When first-mile data becomes faster, cheaper, more transparent, and easier to integrate, companies can move from broad sustainability claims to targeted action. They can identify where risk is concentrated. They can focus remediation and incentives where they matter most. They can build audit trails. They can connect capital to measurable environmental outcomes.
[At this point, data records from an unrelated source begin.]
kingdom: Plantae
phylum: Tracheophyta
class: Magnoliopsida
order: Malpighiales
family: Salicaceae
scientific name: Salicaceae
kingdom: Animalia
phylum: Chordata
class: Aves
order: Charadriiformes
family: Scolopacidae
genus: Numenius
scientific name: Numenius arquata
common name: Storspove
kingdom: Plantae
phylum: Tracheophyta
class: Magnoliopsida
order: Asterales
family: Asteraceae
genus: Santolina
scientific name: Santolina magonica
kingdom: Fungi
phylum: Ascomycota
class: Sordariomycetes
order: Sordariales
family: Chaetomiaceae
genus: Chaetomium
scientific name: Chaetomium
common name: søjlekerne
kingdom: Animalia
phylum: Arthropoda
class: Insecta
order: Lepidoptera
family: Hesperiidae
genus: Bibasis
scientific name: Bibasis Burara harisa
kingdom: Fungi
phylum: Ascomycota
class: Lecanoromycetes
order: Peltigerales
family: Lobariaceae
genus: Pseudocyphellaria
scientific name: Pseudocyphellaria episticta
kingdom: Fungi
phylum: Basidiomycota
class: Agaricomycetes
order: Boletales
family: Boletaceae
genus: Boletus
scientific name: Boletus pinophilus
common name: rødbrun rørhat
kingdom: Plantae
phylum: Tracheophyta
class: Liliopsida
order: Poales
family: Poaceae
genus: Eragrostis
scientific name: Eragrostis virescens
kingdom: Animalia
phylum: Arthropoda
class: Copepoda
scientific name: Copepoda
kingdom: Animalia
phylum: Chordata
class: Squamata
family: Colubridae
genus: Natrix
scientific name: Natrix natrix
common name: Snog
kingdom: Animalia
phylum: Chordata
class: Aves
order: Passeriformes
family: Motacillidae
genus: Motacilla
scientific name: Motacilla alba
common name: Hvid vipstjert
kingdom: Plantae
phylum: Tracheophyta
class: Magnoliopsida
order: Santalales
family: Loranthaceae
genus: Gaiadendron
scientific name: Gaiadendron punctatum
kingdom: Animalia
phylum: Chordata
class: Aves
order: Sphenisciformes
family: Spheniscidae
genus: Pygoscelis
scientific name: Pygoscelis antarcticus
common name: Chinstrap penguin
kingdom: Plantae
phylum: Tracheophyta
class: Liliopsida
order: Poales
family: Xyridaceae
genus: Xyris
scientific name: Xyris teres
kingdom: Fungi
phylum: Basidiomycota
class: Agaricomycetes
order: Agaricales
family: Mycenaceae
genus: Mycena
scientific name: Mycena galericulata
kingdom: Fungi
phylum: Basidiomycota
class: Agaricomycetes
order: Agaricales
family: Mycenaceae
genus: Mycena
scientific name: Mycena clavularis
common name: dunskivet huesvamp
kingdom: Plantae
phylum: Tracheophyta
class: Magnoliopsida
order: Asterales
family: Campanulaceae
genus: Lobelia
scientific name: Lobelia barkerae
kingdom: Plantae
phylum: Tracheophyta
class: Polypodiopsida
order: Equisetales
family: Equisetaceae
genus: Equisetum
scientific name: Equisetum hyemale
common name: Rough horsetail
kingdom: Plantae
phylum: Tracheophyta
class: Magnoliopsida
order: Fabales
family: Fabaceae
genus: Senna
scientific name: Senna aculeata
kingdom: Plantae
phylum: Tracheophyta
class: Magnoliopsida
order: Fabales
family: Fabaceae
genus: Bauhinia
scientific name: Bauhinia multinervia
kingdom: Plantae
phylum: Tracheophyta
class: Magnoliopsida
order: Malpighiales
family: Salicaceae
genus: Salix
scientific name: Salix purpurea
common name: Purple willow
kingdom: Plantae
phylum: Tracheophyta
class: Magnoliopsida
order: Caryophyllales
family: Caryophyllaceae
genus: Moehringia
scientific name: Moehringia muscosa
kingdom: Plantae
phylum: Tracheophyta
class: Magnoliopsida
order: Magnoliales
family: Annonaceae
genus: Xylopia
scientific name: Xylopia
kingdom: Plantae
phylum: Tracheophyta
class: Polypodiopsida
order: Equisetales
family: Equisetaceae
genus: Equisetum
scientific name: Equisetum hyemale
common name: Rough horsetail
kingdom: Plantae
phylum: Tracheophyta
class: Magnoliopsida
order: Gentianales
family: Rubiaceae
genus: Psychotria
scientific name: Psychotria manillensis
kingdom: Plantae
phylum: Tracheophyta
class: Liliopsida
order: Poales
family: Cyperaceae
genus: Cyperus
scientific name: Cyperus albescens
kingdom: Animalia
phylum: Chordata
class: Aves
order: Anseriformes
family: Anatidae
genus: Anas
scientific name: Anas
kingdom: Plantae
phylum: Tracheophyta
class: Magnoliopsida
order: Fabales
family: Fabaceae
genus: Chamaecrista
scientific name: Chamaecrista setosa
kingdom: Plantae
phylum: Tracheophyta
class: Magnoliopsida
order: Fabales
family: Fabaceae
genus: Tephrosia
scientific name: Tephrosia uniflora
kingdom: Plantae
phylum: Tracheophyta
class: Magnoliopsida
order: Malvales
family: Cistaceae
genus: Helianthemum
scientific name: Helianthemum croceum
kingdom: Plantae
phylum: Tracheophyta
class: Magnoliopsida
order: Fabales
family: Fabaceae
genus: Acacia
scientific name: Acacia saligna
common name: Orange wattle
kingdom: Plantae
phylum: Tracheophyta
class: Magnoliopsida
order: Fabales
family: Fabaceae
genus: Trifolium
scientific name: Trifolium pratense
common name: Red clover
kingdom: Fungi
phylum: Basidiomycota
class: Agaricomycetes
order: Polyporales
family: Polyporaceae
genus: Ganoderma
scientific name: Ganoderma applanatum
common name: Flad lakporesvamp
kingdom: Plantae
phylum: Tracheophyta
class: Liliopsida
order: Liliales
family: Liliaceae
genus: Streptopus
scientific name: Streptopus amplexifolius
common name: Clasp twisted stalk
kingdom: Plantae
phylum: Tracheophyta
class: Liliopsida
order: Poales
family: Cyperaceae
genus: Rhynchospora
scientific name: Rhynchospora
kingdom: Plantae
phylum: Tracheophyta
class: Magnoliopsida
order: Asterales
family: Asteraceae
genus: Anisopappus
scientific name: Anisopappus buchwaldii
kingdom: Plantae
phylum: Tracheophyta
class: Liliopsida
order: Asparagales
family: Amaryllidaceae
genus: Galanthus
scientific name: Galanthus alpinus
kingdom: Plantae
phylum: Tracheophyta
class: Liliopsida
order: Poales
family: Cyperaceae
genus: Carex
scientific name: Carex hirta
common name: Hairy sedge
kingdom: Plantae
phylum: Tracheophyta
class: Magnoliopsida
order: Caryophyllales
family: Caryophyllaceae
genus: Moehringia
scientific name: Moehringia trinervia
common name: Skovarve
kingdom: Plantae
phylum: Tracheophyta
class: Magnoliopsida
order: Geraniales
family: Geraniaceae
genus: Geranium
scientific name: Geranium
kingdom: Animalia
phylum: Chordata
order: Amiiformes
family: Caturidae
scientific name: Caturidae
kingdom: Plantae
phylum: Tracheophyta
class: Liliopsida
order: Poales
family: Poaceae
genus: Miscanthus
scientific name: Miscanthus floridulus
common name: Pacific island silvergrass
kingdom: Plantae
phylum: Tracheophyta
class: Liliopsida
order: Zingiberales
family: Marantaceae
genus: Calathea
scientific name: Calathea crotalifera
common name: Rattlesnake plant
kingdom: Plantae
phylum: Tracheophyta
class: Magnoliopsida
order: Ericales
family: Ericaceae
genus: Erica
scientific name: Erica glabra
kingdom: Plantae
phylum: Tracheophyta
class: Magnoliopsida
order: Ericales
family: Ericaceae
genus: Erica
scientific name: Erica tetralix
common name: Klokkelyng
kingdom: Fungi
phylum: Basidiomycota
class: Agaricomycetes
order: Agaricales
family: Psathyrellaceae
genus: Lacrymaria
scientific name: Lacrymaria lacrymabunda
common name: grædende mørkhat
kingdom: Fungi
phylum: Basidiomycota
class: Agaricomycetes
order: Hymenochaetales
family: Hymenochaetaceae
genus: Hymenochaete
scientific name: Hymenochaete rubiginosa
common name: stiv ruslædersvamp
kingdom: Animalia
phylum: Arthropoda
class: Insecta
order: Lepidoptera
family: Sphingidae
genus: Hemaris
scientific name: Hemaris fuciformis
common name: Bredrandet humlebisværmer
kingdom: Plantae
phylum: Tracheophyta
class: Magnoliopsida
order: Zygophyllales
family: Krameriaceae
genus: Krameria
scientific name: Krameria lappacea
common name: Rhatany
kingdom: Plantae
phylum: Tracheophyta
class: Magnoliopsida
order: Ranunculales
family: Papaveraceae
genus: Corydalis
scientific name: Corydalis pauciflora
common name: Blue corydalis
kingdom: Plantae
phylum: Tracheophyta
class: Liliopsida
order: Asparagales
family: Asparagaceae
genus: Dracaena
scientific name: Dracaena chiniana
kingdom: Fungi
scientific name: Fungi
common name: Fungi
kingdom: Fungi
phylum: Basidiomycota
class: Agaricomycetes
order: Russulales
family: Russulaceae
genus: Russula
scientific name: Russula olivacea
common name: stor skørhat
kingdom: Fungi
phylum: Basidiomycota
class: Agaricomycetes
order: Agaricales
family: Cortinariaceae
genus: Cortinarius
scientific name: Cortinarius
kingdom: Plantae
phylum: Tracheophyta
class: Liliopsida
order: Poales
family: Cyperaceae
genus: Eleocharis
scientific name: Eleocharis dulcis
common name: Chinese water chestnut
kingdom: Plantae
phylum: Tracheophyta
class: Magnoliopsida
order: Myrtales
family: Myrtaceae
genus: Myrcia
And they can begin to treat nature, land use, and supplier resilience as core enterprise data — not as a periodic reporting exercise.
whether this natural intelligence is used to incentivize or reward regenerative agriculture, Circular material practices, Renewable energy deployment at the edge of the global economy, The critical first principle is to avoid creating new work for land stewards and commodity producers while guaranteeing more stable and higher incomes.
That is why Epoch’s Google Earth/Earth Engine feature is more than an impressive technical case study. It is a glimpse of what AI-native climate infrastructure can look like: fast to scale, rigorous verification, and detailed down to the individual farmer contributing to sustainable supply chains.
We are proud to back Epoch as they build the first-mile intelligence layer for more transparent, resilient, and sustainable global supply chains.